* **EXERCISE DETAILS**: Edit the passage on the Falkland Islands mission: begin at the words "Fr John Doran, closest" and stop after "the RAF Regiment.", replacing "camera" with "the lens".

* **EXCERPTED PASSAGE**:
#####
Monsignor Anton Agreiter, MHM served as theApostolic Prefect of the Falkland Islands and Ecclesiastic Superior of St. Helena, Ascension Island and Tristan da Cunha.
The journey to the Falklands takes eight hours by RAF to Ascension Island, and a further eight hours to Mount Pleasant – the huge military complex which is over 30 miles from Port Stanley, the capital of the Falklands. I spent time with soldiers, sailors, airmen, and their civilian workers (many of them Scots). These contract workers could make good money working for companies like ‘Turner Diesel’ and ‘Kelvin Catering’. But most of my time was spent with the islanders. I was also able to visit South Georgia, then the most southerly ice-free harbour in the world. It involved a three day sea-journey to reach the small British garrison based at the abandoned Norwegian whaling station of Gritviken. On the day before Pentecost we visited the chapel (formerly Lutheran) which had been renovated by the Royal Engineers. Next day, I said Mass there for two Catholic soldiers of the Light Infantry. I invited them to look over their shoulders, through the open door – to the mountains and the glacier…and the dazzling blue sea with an iceberg slowly drifting by! I said something like “here we are, proclaiming the Gospel to the ends of the earth.” Back in Port Stanley, tourists (including those from big cruise liners) would turn up at our little house beside St Mary’s Catholic Church. They would express astonishment that the Catholic Church was present here also – in this faraway place. The Mill Hill Missionaries withdrew about twenty years ago, and responsibility passed to the Bishops’ Conference of England and Wales.
I write this on an autumn afternoon in Cardonald, the sun playing on the golden leaves outside my window. Words of Pope Francis, the Psalms, and Francis of Assisi play about in my head… something about Nature praising God by its very existence…and most beautiful of all – the people we meet; all give witness and glory to God. Our task and our privilege, as humans, is to put it into words. We do so in the Psalms and great prayers, and especially in the Liturgy of the Church - but also in our own simple words and memories.
Jean, a member of QARANC - Queen Alexandra’s Royal Army Nursing Corps - and myself on Bird Island, off South Georgia. The British Antarctic Survey station is in the background.
Fr John Doran, closest to camera, on the Wickham Heights, East Falkland, accompanied by Peter and Andy of the Cheshires and Danny, of the RAF Regiment.
#####
[Saved entries]
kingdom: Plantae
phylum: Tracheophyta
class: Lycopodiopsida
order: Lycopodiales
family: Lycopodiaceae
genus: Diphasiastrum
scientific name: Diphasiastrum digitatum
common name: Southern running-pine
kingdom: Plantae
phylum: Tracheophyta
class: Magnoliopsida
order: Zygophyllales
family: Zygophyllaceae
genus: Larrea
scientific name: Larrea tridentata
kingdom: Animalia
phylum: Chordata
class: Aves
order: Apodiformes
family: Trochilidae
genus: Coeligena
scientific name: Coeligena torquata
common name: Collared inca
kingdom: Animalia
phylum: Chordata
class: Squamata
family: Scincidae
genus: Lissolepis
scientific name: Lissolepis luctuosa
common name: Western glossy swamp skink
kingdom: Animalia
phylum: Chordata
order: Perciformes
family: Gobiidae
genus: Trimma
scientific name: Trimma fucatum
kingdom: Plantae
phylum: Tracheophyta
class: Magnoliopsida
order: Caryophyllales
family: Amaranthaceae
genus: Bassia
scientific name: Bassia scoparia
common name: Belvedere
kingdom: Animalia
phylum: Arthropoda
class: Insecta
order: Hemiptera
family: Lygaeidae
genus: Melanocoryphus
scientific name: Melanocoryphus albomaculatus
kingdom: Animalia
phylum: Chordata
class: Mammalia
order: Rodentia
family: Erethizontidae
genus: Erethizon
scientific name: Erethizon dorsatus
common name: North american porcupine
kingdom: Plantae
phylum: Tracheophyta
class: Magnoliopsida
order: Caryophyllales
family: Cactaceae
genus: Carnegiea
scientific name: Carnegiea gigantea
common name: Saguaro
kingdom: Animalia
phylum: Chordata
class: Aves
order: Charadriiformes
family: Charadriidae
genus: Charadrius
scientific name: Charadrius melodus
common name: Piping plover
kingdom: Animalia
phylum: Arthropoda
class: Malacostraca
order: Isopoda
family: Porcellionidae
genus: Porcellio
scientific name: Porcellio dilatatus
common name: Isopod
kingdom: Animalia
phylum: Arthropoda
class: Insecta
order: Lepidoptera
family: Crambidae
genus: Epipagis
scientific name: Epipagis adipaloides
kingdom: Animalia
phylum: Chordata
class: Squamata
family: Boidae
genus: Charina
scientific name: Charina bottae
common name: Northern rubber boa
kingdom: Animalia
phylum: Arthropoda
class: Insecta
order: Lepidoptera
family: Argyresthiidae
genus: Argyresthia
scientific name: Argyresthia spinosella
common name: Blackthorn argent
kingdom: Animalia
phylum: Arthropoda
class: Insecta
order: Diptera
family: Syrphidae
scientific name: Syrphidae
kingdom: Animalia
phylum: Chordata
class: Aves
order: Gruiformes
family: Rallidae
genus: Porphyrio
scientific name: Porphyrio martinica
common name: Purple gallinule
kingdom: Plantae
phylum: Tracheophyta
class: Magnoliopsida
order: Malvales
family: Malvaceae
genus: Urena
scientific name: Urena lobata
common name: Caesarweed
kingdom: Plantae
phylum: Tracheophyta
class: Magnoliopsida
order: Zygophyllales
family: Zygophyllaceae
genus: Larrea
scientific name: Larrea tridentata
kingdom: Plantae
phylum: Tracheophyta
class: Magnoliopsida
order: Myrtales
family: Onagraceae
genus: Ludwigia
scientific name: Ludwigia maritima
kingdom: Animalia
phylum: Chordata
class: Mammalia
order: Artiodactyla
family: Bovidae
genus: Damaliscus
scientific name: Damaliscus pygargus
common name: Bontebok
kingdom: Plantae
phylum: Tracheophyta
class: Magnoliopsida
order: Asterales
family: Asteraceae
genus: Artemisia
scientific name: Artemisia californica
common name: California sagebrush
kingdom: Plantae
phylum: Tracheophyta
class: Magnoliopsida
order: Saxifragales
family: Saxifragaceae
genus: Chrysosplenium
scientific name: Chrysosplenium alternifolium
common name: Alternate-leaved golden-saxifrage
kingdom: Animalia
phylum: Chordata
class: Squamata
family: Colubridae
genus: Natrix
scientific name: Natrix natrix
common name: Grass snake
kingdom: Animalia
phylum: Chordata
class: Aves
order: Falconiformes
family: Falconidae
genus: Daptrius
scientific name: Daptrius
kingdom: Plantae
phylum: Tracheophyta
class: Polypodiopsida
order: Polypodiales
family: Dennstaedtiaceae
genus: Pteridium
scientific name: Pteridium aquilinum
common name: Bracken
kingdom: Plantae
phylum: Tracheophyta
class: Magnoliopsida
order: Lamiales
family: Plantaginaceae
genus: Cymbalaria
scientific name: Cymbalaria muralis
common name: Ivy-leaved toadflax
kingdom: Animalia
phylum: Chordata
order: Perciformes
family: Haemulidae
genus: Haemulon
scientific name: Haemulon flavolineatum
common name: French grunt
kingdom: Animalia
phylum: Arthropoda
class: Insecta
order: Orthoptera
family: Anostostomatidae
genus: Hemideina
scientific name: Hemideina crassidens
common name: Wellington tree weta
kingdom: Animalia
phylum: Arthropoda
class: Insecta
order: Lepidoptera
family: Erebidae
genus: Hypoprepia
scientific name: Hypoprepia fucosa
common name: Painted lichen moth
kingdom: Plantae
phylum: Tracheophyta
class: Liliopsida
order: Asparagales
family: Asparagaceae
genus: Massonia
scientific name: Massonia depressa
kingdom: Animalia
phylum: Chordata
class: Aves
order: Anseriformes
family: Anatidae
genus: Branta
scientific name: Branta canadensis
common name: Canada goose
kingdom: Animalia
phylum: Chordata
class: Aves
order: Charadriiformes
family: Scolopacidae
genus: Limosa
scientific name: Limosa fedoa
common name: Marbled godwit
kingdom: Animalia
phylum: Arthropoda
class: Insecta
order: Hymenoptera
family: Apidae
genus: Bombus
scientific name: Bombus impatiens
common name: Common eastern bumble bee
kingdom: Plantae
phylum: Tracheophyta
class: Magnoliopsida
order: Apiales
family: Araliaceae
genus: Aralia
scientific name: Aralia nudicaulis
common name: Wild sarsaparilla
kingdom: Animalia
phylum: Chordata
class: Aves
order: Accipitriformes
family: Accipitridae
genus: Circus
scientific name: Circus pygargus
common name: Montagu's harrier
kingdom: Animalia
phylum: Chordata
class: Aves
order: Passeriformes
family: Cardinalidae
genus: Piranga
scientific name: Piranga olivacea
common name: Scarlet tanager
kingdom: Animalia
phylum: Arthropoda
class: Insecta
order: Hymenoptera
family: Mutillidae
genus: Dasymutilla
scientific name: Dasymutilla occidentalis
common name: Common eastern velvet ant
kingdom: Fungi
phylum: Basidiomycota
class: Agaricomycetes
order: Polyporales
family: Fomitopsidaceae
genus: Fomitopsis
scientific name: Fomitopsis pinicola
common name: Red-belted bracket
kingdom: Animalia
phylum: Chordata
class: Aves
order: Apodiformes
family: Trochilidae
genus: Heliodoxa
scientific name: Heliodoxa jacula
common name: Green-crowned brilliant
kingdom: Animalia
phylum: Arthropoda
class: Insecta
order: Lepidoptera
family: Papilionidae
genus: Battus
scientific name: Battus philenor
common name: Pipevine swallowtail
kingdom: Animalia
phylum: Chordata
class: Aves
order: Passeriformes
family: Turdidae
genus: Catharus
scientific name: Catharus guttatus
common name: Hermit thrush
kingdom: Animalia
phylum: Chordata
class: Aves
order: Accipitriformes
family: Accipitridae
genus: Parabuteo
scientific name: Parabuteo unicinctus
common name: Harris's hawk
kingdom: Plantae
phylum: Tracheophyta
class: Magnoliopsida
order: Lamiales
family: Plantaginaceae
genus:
#####
* **SOLUTION FOR THIS TASK**:
Fr John Doran, closest to the lens, on the Wickham Heights, East Falkland, accompanied by Peter and Andy of the Cheshires and Danny, of the RAF Regiment.